### Supplied information:

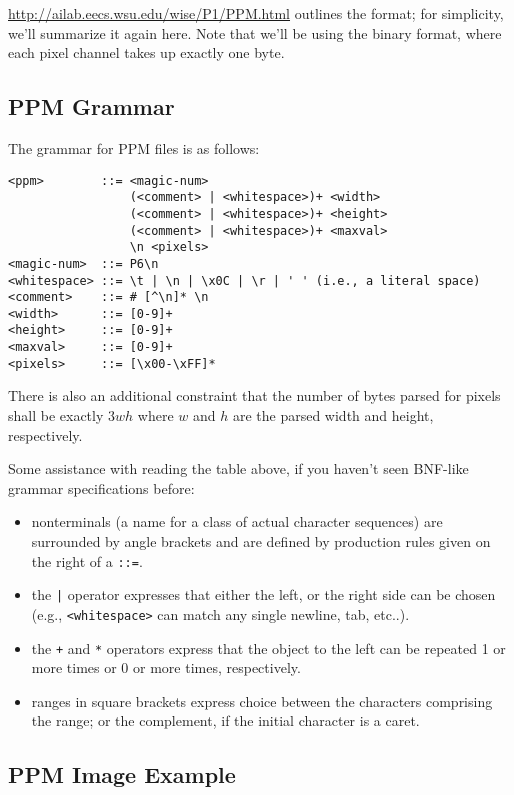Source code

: \documentclass{article}
\begin{document}
\url{http://ailab.eecs.wsu.edu/wise/P1/PPM.html} outlines the format; for simplicity, we'll summarize it again here. Note that we'll be using the binary format, where each pixel channel takes up exactly one byte.

\subsection*{PPM Grammar}

The grammar for PPM files is as follows:

\begin{verbatim}
<ppm>        ::= <magic-num>
                 (<comment> | <whitespace>)+ <width>
                 (<comment> | <whitespace>)+ <height>
                 (<comment> | <whitespace>)+ <maxval>
                 \n <pixels>
<magic-num>  ::= P6\n
<whitespace> ::= \t | \n | \x0C | \r | ' ' (i.e., a literal space)
<comment>    ::= # [^\n]* \n
<width>      ::= [0-9]+
<height>     ::= [0-9]+
<maxval>     ::= [0-9]+
<pixels>     ::= [\x00-\xFF]*
\end{verbatim}

There is also an additional constraint that the number of bytes parsed for pixels shall be exactly \(3wh\) where \(w\) and \(h\) are the parsed width and height, respectively.

Some assistance with reading the table above, if you haven't seen BNF-like grammar specifications before:
\begin{itemize}
    \item nonterminals (a name for a class of actual character sequences) are surrounded by angle brackets and are defined by production rules given on the right of a \texttt{::=}.
    \item the \texttt{|} operator expresses that either the left, or the right side can be chosen (e.g., \texttt{<whitespace>} can match any single newline, tab, etc..).
    \item the \texttt{+} and \texttt{*} operators express that the object to the left can be repeated 1 or more times or 0 or more times, respectively.
    \item ranges in square brackets express choice between the characters comprising the range; or the complement, if the initial character is a caret.
\end{itemize}

\subsection*{PPM Image Example}
\end{document}
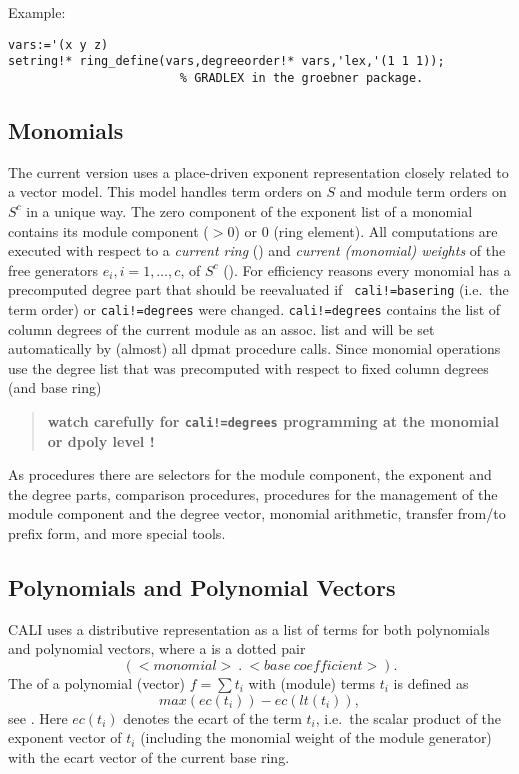 \noindent Example:
\begin{verbatim}
vars:='(x y z)
setring!* ring_define(vars,degreeorder!* vars,'lex,'(1 1 1));
                        % GRADLEX in the groebner package.
\end{verbatim}

\subsection{Monomials}

The current version uses a place-driven exponent representation
closely related to a vector model. This model handles term orders  on $S$
and module term orders on $S^c$ in a unique way. The zero component of the
exponent list of a monomial contains its module component ($>0$) or 0
(ring element). All computations are executed with respect to a
{\em current ring} () and {\em current (monomial)
weights} of the free generators $e_i, i=1,\ldots,c$, of $S^c$
(). For efficiency reasons every monomial has a
precomputed degree part that should be reevaluated if {\tt
cali!=basering} (i.e.\ the term order) or {\tt cali!=degrees} were
changed. {\tt cali!=degrees} contains the list of column degrees of
the current module as an assoc. list and will be set automatically by
(almost) all dpmat procedure calls. Since monomial operations use the
degree list that was precomputed with respect to fixed column degrees
(and base ring)
\begin{quote}\bf
watch carefully for {\tt cali!=degrees} programming at the monomial
or dpoly level !
\end{quote}

As procedures there are selectors for the module component, the exponent and
the degree parts, comparison procedures, procedures for the management of
the module component and the degree vector, monomial arithmetic, transfer
from/to prefix form, and more special tools.

\subsection{Polynomials and Polynomial Vectors}

CALI uses a distributive representation as a list of terms for both
polynomials and polynomial vectors, where a  is a dotted
pair
\[(<monomial>\ .\ <base\ coefficient>).\]
The  of a polynomial (vector) $f=\sum{t_i}$ with (module)
terms $t_i$ is defined as \[max(ec(t_i))-ec(lt(t_i)),\] see
\cite{tcah}. Here $ec(t_i)$ denotes the ecart of the term $t_i$, i.e.\
the scalar product of the exponent vector of $t_i$ (including the
monomial weight of the module generator) with the ecart vector of the
current base ring.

### Problem requirements:
An exact copy of the listing is required, excluding any pictures.

### Response to the exercise:
Source code

: \documentclass{article}
\begin{document}
\url{http://ailab.eecs.wsu.edu/wise/P1/PPM.html} outlines the format; for simplicity, we'll summarize it again here. Note that we'll be using the binary format, where each pixel channel takes up exactly one byte.

\subsection*{PPM Grammar}

The grammar for PPM files is as follows:

\begin{verbatim}
<ppm>        ::= <magic-num>
                 (<comment> | <whitespace>)+ <width>
                 (<comment> | <whitespace>)+ <height>
                 (<comment> | <whitespace>)+ <maxval>
                 \n <pixels>
<magic-num>  ::= P6\n
<whitespace> ::= \t | \n | \x0C | \r | ' ' (i.e., a literal space)
<comment>    ::= # [^\n]* \n
<width>      ::= [0-9]+
<height>     ::= [0-9]+
<maxval>     ::= [0-9]+
<pixels>     ::= [\x00-\xFF]*
\end{verbatim}

There is also an additional constraint that the number of bytes parsed for pixels shall be exactly \(3wh\) where \(w\) and \(h\) are the parsed width and height, respectively.

Some assistance with reading the table above, if you haven't seen BNF-like grammar specifications before:
\begin{itemize}
    \item nonterminals (a name for a class of actual character sequences) are surrounded by angle brackets and are defined by production rules given on the right of a \texttt{::=}.
    \item the \texttt{|} operator expresses that either the left, or the right side can be chosen (e.g., \texttt{<whitespace>} can match any single newline, tab, etc..).
    \item the \texttt{+} and \texttt{*} operators express that the object to the left can be repeated 1 or more times or 0 or more times, respectively.
    \item ranges in square brackets express choice between the characters comprising the range; or the complement, if the initial character is a caret.
\end{itemize}

\subsection*{PPM Image Example}
\end{document}
 \noindent Example:
\begin{verbatim}
vars:='(x y z)
setring!* ring_define(vars,degreeorder!* vars,'lex,'(1 1 1));
                        % GRADLEX in the groebner package.
\end{verbatim}

\subsection{Monomials}

The current version uses a place-driven exponent representation
closely related to a vector model. This model handles term orders  on $S$
and module term orders on $S^c$ in a unique way. The zero component of the
exponent list of a monomial contains its module component ($>0$) or 0
(ring element). All computations are executed with respect to a
{\em current ring} () and {\em current (monomial)
weights} of the free generators $e_i, i=1,\ldots,c$, of $S^c$
(). For efficiency reasons every monomial has a
precomputed degree part that should be reevaluated if {\tt
cali!=basering} (i.e.\ the term order) or {\tt cali!=degrees} were
changed. {\tt cali!=degrees} contains the list of column degrees of
the current module as an assoc. list and will be set automatically by
(almost) all dpmat procedure calls. Since monomial operations use the
degree list that was precomputed with respect to fixed column degrees
(and base ring)
\begin{quote}\bf
watch carefully for {\tt cali!=degrees} programming at the monomial
or dpoly level !
\end{quote}

As procedures there are selectors for the module component, the exponent and
the degree parts, comparison procedures, procedures for the management of
the module component and the degree vector, monomial arithmetic, transfer
from/to prefix form, and more special tools.

\subsection{Polynomials and Polynomial Vectors}

CALI uses a distributive representation as a list of terms for both
polynomials and polynomial vectors, where a  is a dotted
pair
\[(<monomial>\ .\ <base\ coefficient>).\]
The  of a polynomial (vector) $f=\sum{t_i}$ with (module)
terms $t_i$ is defined as \[max(ec(t_i))-ec(lt(t_i)),\] see
\cite{tcah}. Here $ec(t_i)$ denotes the ecart of the term $t_i$, i.e.\
the scalar product of the exponent vector of $t_i$ (including the
monomial weight of the module generator) with the ecart vector of the
current base ring.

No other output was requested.